Student learning outcomes
We aim to prepare students for research in low-dimensional topology.
Keywords
knots, links, three-manifolds, Alexander polynomial, genus and fibredness, Morse theory, Floer homology
Competencies that will be developed
| ✔ Specialist skills | Intercultural skills | Communication skills | Critical thinking skills | Practical and/or problem-solving skills |
Class flow
regular lecture course
Course schedule/Required learning
| Course schedule | Required learning | |
|---|---|---|
| Class 1 | compactness via broken flow lines, gluing, Morse complex | Definitions and properties |
| Class 2 | equivalence of Morse homology and singular homology | Definitions and properties |
| Class 3 | symplectic geometry, Lagrangian submanifolds, action functional | Definitions and properties |
| Class 4 | pseudoholomorphic curves, Lagrangian intersections, Maslov index | Definitions and properties |
| Class 5 | Heegaard diagrams, spin^c structures | Definitions and properties |
| Class 6 | lHeegaard Floer homology of a closed three-manifold | Definitions and properties |
| Class 7 | d^2=0, invariance, the original definition of knot Floer homology | Definitions and properties |
Out-of-Class Study Time (Preparation and Review)
To enhance effective learning, students are encouraged to spend approximately 100 minutes preparing for class and another 100 minutes reviewing class content afterwards (including assignments) for each class.
They should do so by referring to textbooks and other course material.
Textbook(s)
No textbook
Reference books, course materials, etc.
Survey papers by Juhasz (arXiv:1310.3418) and Manolescu (http://arxiv.org/abs/1401.7107), plus online lecture notes by Hutchings (http://math.berkeley.edu/~hutching/teach/276-2010/mfp.ps).
Assessment criteria and methods
based on homework assignments
Related courses
- MTH.B202 : Introduction to Topology II
- MTH.B301 : Geometry I
- MTH.B302 : Geometry II
Prerequisites (i.e., required knowledge, skills, courses, etc.)
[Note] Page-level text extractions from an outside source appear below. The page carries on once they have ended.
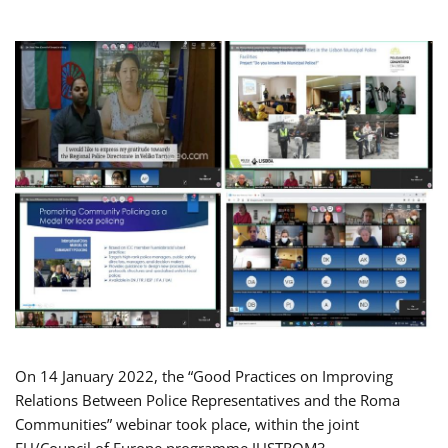
On 14 January 2022, the “Good Practices on Improving
Relations Between Police Representatives and the Roma
Communities” webinar took place, within the joint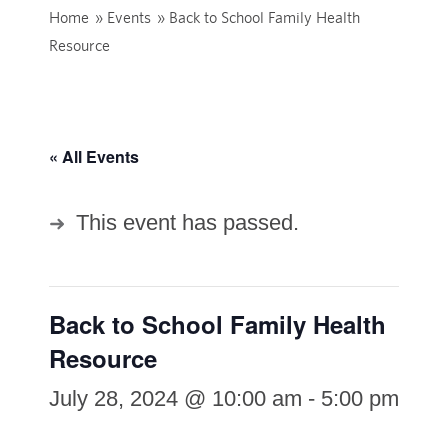
Home
»
Events
»
Back to School Family Health
Resource
« All Events
This event has passed.
Back to School Family Health
Resource
July 28, 2024 @ 10:00 am
-
5:00 pm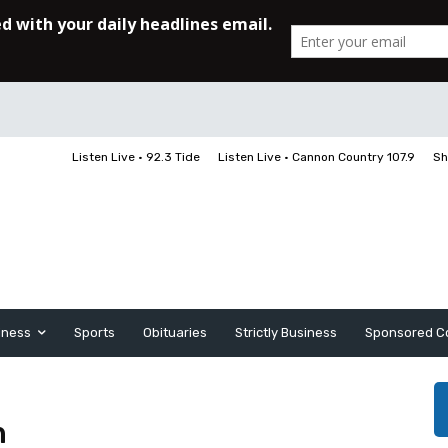
Listen Live • 92.3 Tide
Listen Live • Cannon Country 107.9
Sh
iness
Sports
Obituaries
Strictly Business
Sponsored C
n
Basic algebraic topology (homology, cohomology, and the fundamental group), complex analysis (Riemann mapping theorem), and the previous quarter of this class.
Other
I preserve the right to change the listed topics. If the audience overlaps with the same course from last year, then I definitely will change topics. Possible alternatives are, for example, the Homfly polynomial and more advanced development of Heegaard Floer theory.